Your goal: Within the entries below, please return exactly the lines from the one with "Internet Business, Audio-Video Streaming" through the one with "museum@tipperarycoco.ie", leaving out any pictures.

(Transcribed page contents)
= = = = =

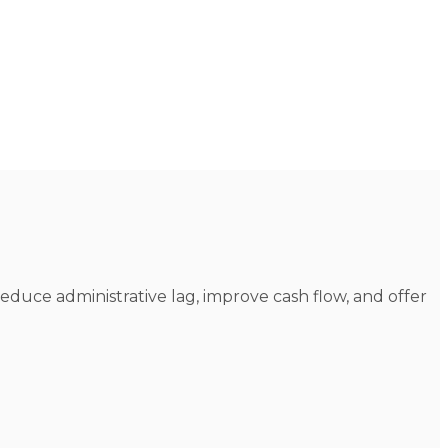
reduce administrative lag, improve cash flow, and offer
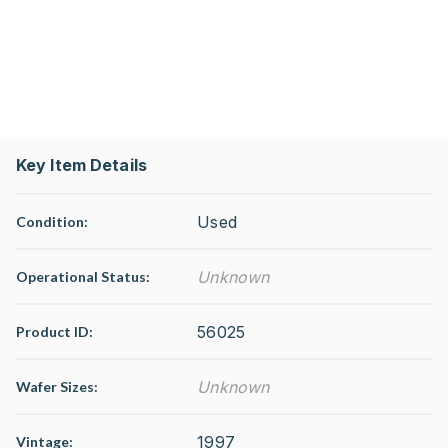
Key Item Details
Used
Condition:
Unknown
Operational Status
:
56025
Product ID:
Unknown
Wafer Sizes:
1997
Vintage:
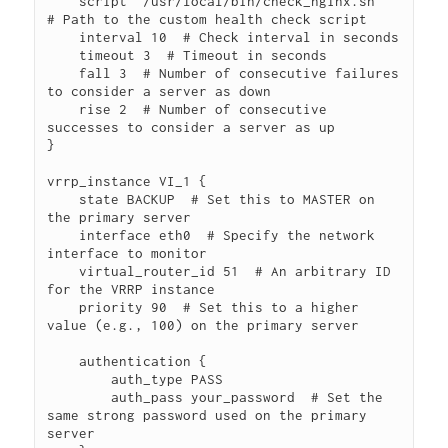
    script "/usr/local/bin/check_nginx.sh"  
# Path to the custom health check script

    interval 10  # Check interval in seconds

    timeout 3  # Timeout in seconds

    fall 3  # Number of consecutive failures 
to consider a server as down

    rise 2  # Number of consecutive 
successes to consider a server as up

}

vrrp_instance VI_1 {

    state BACKUP  # Set this to MASTER on 
the primary server

    interface eth0  # Specify the network 
interface to monitor

    virtual_router_id 51  # An arbitrary ID 
for the VRRP instance

    priority 90  # Set this to a higher 
value (e.g., 100) on the primary server

    authentication {

        auth_type PASS

        auth_pass your_password  # Set the 
same strong password used on the primary 
server
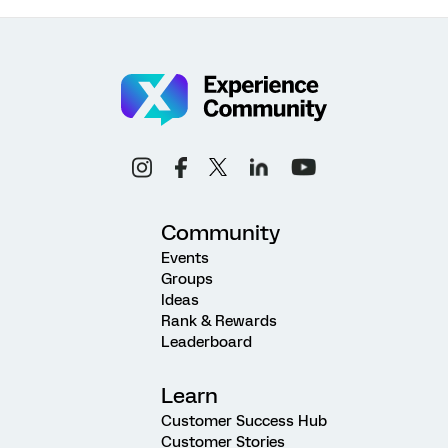
Community
Events
Groups
Ideas
Rank & Rewards
Leaderboard
Learn
Customer Success Hub
Customer Stories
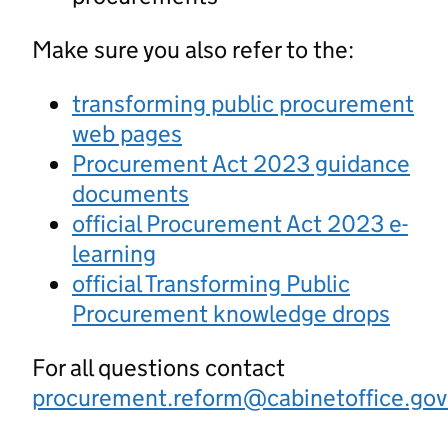
Make sure you also refer to the:
transforming public procurement
web pages
Procurement Act 2023 guidance
documents
official Procurement Act 2023 e-
learning
official Transforming Public
Procurement knowledge drops
For all questions contact
procurement.reform@cabinetoffice.gov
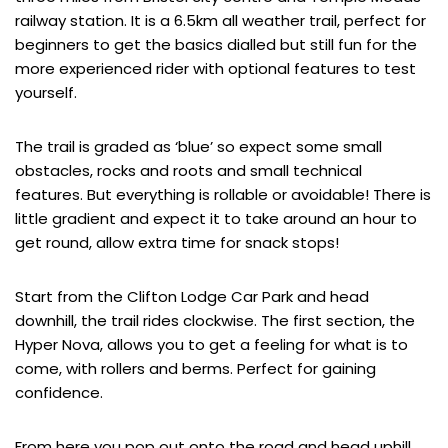
railway station. It is a 6.5km all weather trail, perfect for
beginners to get the basics dialled but still fun for the
more experienced rider with optional features to test
yourself.
The trail is graded as ‘blue’ so expect some small
obstacles, rocks and roots and small technical
features. But everything is rollable or avoidable! There is
little gradient and expect it to take around an hour to
get round, allow extra time for snack stops!
Start from the Clifton Lodge Car Park and head
downhill, the trail rides clockwise. The first section, the
Hyper Nova, allows you to get a feeling for what is to
come, with rollers and berms. Perfect for gaining
confidence.
From here you pop out onto the road and head uphill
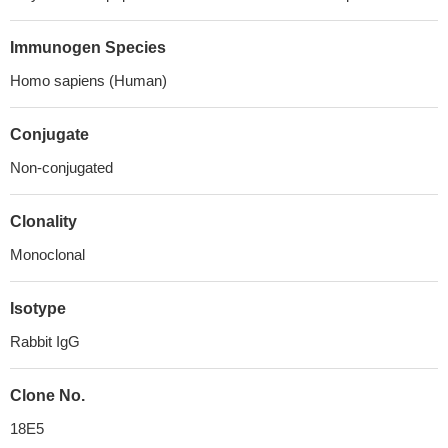
Immunogen Species
Homo sapiens (Human)
Conjugate
Non-conjugated
Clonality
Monoclonal
Isotype
Rabbit IgG
Clone No.
18E5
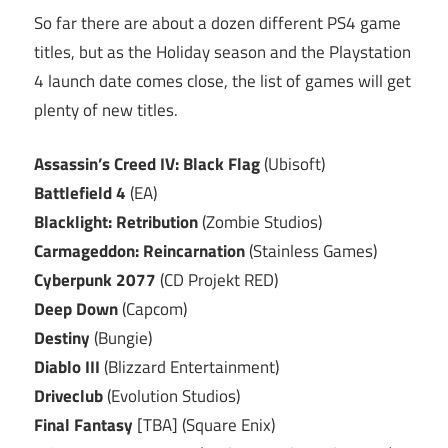
So far there are about a dozen different PS4 game
titles, but as the Holiday season and the Playstation
4 launch date comes close, the list of games will get
plenty of new titles.
Assassin’s Creed IV: Black Flag
(Ubisoft)
Battlefield 4
(EA)
Blacklight: Retribution
(Zombie Studios)
Carmageddon: Reincarnation
(Stainless Games)
Cyberpunk 2077
(CD Projekt RED)
Deep Down
(Capcom)
Destiny
(Bungie)
Diablo III
(Blizzard Entertainment)
Driveclub
(Evolution Studios)
Final Fantasy
[TBA] (Square Enix)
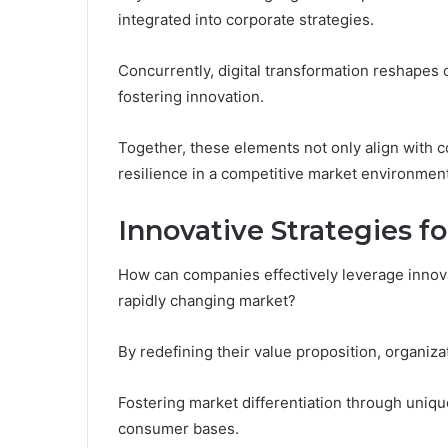
integrated into corporate strategies.
Concurrently, digital transformation reshapes
fostering innovation.
Together, these elements not only align with 
resilience in a competitive market environment
Innovative Strategies 
How can companies effectively leverage innova
rapidly changing market?
By redefining their value proposition, organi
Fostering market differentiation through unique
consumer bases.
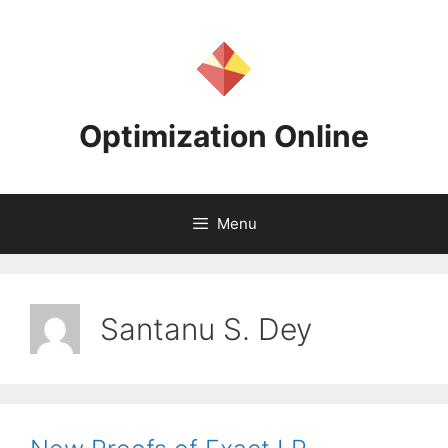
Skip
to
content
Optimization Online
Menu
Santanu S. Dey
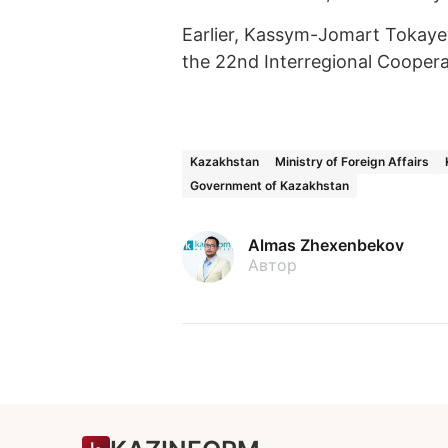
Earlier, Kassym-Jomart Tokaye
the 22nd Interregional Cooper
Kazakhstan
Ministry of Foreign Affairs
Government of Kazakhstan
Almas Zhexenbekov
Автор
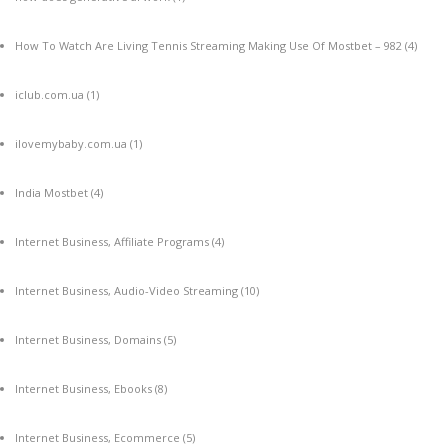
How To Watch Are Living Tennis Streaming Making Use Of Mostbet – 982
(4)
iclub.com.ua
(1)
ilovemybaby.com.ua
(1)
India Mostbet
(4)
Internet Business, Affiliate Programs
(4)
Internet Business, Audio-Video Streaming
(10)
Internet Business, Domains
(5)
Internet Business, Ebooks
(8)
Internet Business, Ecommerce
(5)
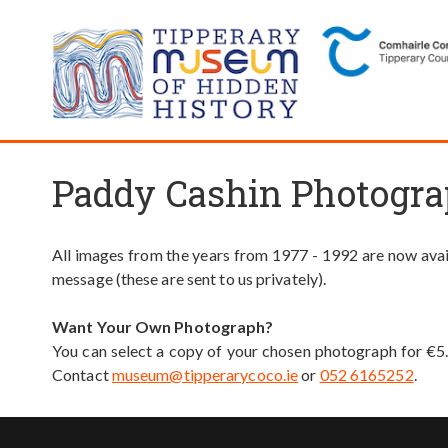
Paddy Cashin Photogra
All images from the years from 1977 - 1992 are now avail
message (these are sent to us privately).
Want Your Own Photograph?
You can select a copy of your chosen photograph for €5
Contact
museum@tipperarycoco.ie
or
052 6165252
.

= = = = =

Reply to the task:
Internet Business, Audio-Video Streaming
(10)
Internet Business, Domains
(5)
Internet Business, Ebooks
(8)
Internet Business, Ecommerce
(5)
Paddy Cashin Photogra
All images from the years from 1977 - 1992 are now avail
message (these are sent to us privately).
Want Your Own Photograph?
You can select a copy of your chosen photograph for €5
Contact
museum@tipperarycoco.ie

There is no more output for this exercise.